■ **EXERCISE INSTRUCTIONS**
Can you gather every line in the data below that contains the string "True"? Case counts, so only lines that match its capitalization qualify.

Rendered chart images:
________________
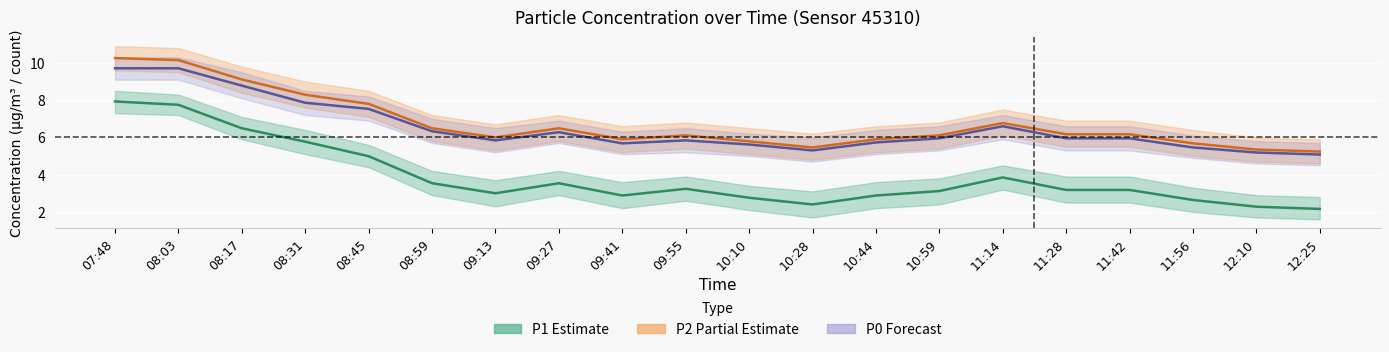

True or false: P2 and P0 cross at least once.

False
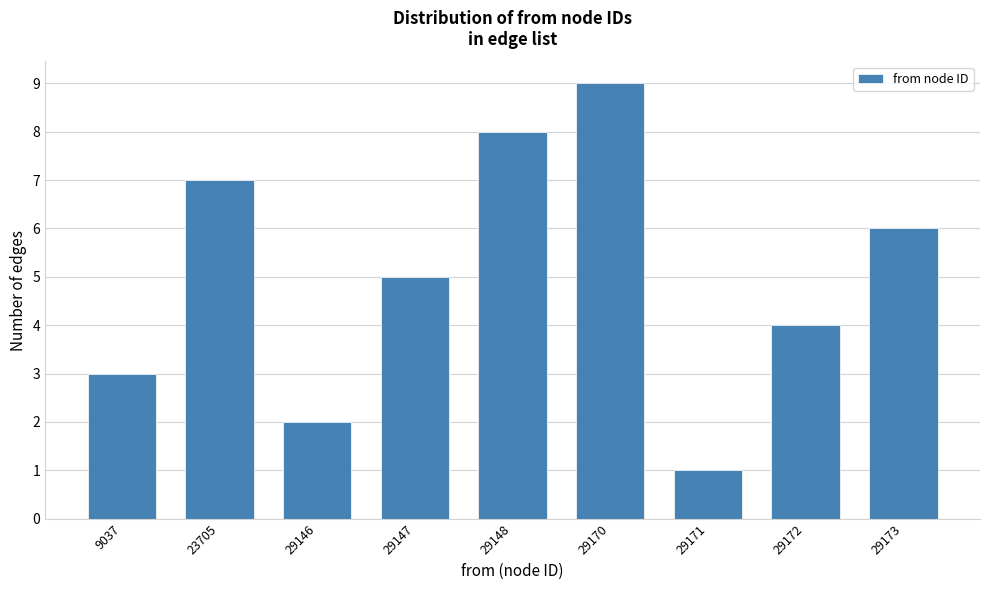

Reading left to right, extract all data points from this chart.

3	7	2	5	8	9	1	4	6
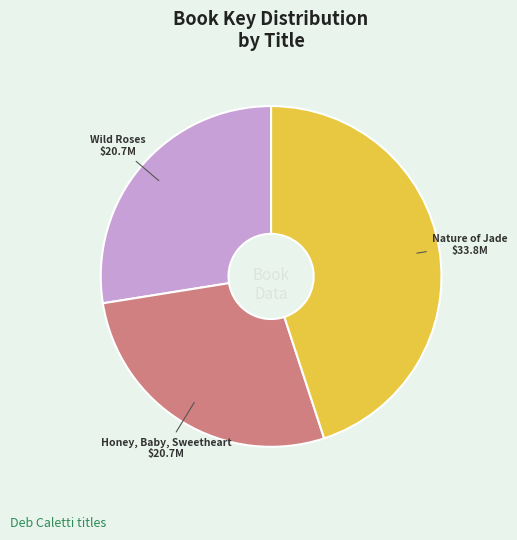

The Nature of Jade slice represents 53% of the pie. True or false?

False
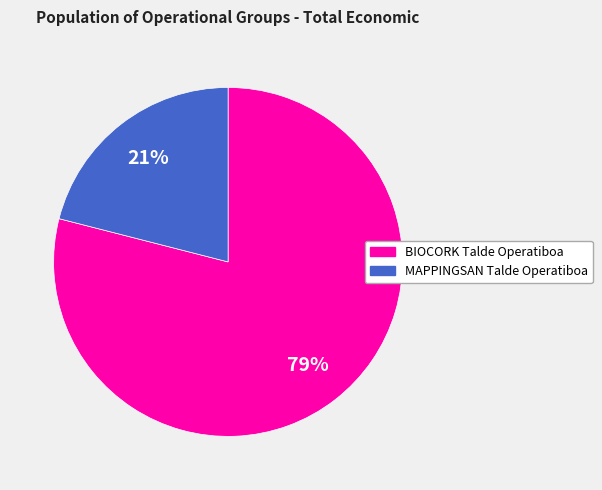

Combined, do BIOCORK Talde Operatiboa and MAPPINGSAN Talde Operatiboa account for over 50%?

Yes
________________
■ **RESPONSE**
True or false: P2 and P0 cross at least once.
The Nature of Jade slice represents 53% of the pie. True or false?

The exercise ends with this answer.